Pengurus Besar Taekwondo Indonesia (PBTI) sedang menggodok susunan kepengurusan yang ramping dan efektif. Hal ini untuk mendorong upaya pencapaian peningkatan target pretasi yang lebih baik.
"Prestasi atlet di ajang kejuaraan internasional pada periode lalu sudah cukup baik. Kami ingin meningkatkan pencapaian prestasi yang lebih tinggi lagi, untuk memenuhi harapan bangsa bangsa Indonesia untuk berprestasi di kancah internasional. Mulai dari SEA Games, Asian Games maupun Olimpiade dan event internasional lainnya. Untuk itu kami akan menyusun kepengurusan yang ramping dan efektif, agar kinerja kepengurusan dapat didorong secara maksimal," ujar Ketua Umum PBTI, Letjen TNI (Purn.) Marciano Norman di Jakarta, kemarin (Rabu, 18/2).

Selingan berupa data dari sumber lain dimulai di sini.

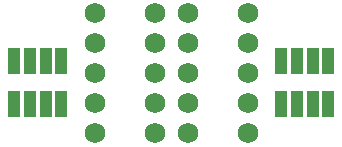
<source format=gbs>
G04 Layer_Color=16711935*
%FSTAX24Y24*%
%MOIN*%
G70*
G01*
G75*
%ADD17R,0.0395X0.0867*%
%ADD18C,0.0680*%
D17*
X043775Y029429D02*
D03*
X0443D02*
D03*
X044825D02*
D03*
X04535D02*
D03*
Y028011D02*
D03*
X044825D02*
D03*
X0443D02*
D03*
X043775D02*
D03*
X036452D02*
D03*
X035927D02*
D03*
X035402D02*
D03*
X034877D02*
D03*
Y029429D02*
D03*
X035402D02*
D03*
X035927D02*
D03*
X036452D02*
D03*
D18*
X042665Y027035D02*
D03*
Y028035D02*
D03*
Y031035D02*
D03*
Y030035D02*
D03*
Y029035D02*
D03*
X040665Y027035D02*
D03*
Y028035D02*
D03*
Y031035D02*
D03*
Y030035D02*
D03*
Y029035D02*
D03*
X039562Y027035D02*
D03*
Y028035D02*
D03*
Y031035D02*
D03*
Y030035D02*
D03*
Y029035D02*
D03*
X037562Y027035D02*
D03*
Y028035D02*
D03*
Y031035D02*
D03*
Y030035D02*
D03*
Y029035D02*
D03*
M02*

</source>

Untuk mencapai target prestasi itu, pembinaan dan kaderisasi atlet taekwondo akan terus disempurnakan, lanjut Marciano. Setiap atlet taekwondo yang berpotensi, walaupun dari pelosok daerah, akan diberikan kesempatan untuk menggapai prestasi tertinggi.

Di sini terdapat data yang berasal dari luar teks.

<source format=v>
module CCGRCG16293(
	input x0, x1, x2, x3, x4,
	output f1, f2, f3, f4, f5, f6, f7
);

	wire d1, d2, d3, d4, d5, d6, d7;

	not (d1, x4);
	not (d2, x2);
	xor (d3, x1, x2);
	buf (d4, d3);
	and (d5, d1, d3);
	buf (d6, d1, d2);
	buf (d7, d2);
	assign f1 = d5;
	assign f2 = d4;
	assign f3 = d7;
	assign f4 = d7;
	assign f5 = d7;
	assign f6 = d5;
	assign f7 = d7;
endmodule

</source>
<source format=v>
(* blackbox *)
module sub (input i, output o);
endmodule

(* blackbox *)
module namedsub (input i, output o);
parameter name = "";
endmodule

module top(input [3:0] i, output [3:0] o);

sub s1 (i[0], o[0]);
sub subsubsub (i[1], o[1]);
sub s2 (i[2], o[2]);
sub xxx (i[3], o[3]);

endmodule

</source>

"PBTI membuka kesempatan seluas-luasnya bagi atlet dari seluruh Indonesia yang memiliki potensi untuk berprestasi maksimal, untuk berjuang bersama mengibarkan merah putih di event internasional yang kita banggakan. Saya mengundang seluruh atlet taekwondo berpotensi yang akan dibina oleh pengurus baru nanti," ujarnya.
Meskipun demikian, Marciano menjelaskan bahwa program rekrutmen atlet tersebut harus tetap berpedoman pada sistem seleksi yang telah ditentukan oleh organisasi. Yaitu, seleksi dimulai dari tahapan yang paling bawah, mulai dari tingkat kabupaten/kota, propinsi dan tingkat nasional.
"Melalui sistem yang sistematis dan terprogram baik seperti itu, Insya Allah tidak akan ada atlet bagus yang tertinggal. Meskipun dari pelosok daerah, seorang atlet yang berpotensi tentunya akan lolos ke jenjang berikutnya sampai tingkat nasional, karena ia adalah mutiara yang bersinar di jenjang manapun," pungkasnya.